Extracted information →
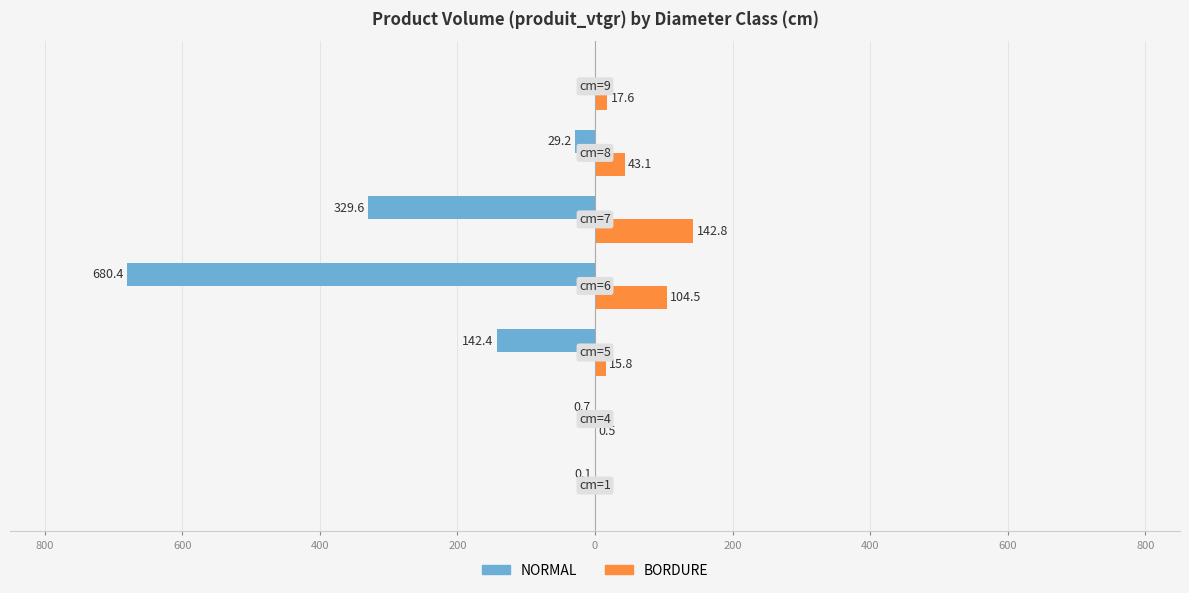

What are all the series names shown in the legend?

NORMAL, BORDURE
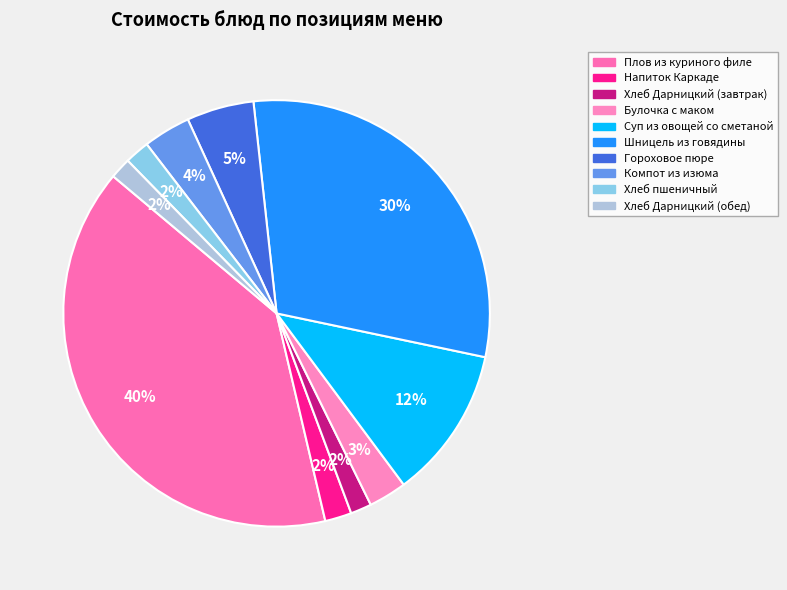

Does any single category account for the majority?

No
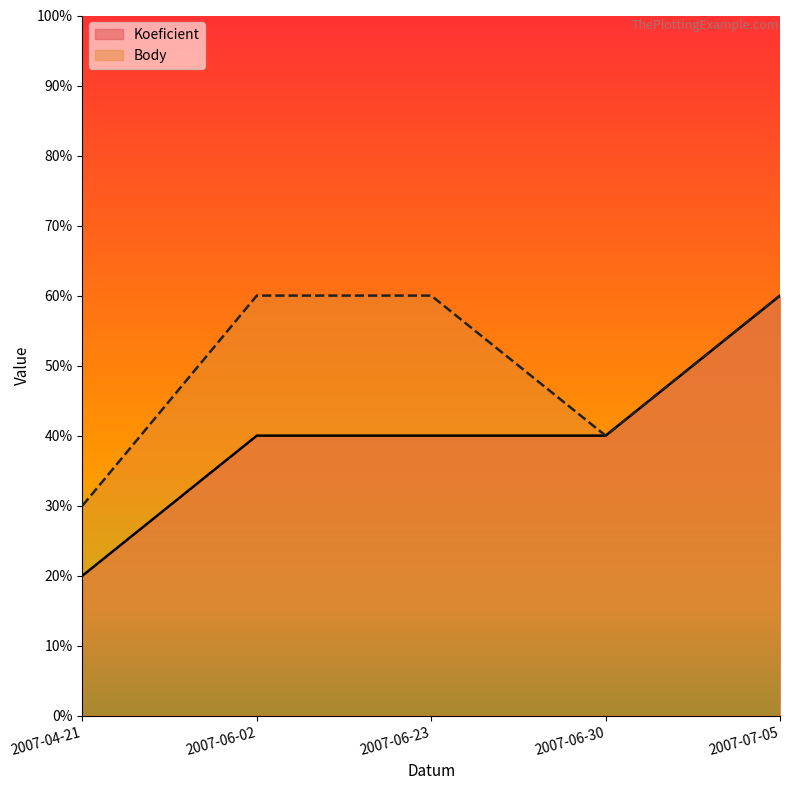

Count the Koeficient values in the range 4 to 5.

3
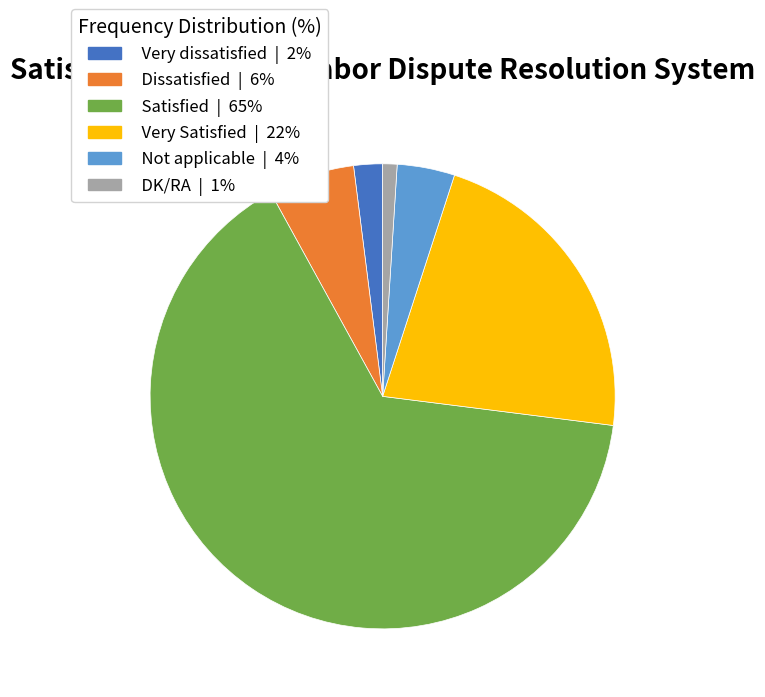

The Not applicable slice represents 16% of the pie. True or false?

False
==
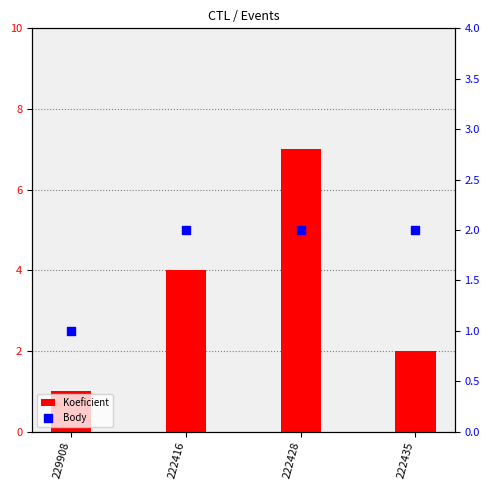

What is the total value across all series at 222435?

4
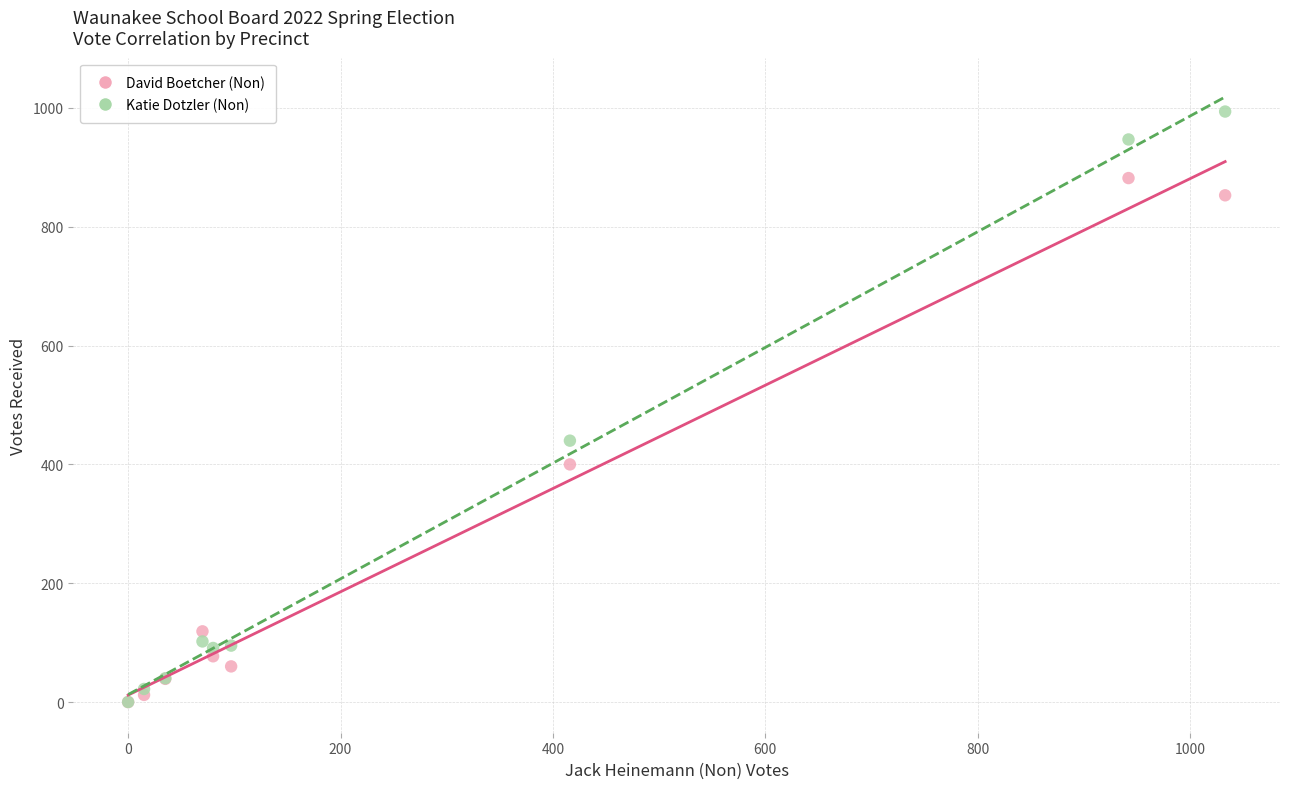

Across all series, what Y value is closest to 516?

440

Work order →
Print the entries between the line containing "What are all" and the line containing "The Not applicable", inclusive, reproducing each line verbatim. Omit the pictures from your answer.

Response to this exercise →
What are all the series names shown in the legend?

NORMAL, BORDURE

Does any single category account for the majority?

No

Count the Koeficient values in the range 4 to 5.

3

The Not applicable slice represents 16% of the pie. True or false?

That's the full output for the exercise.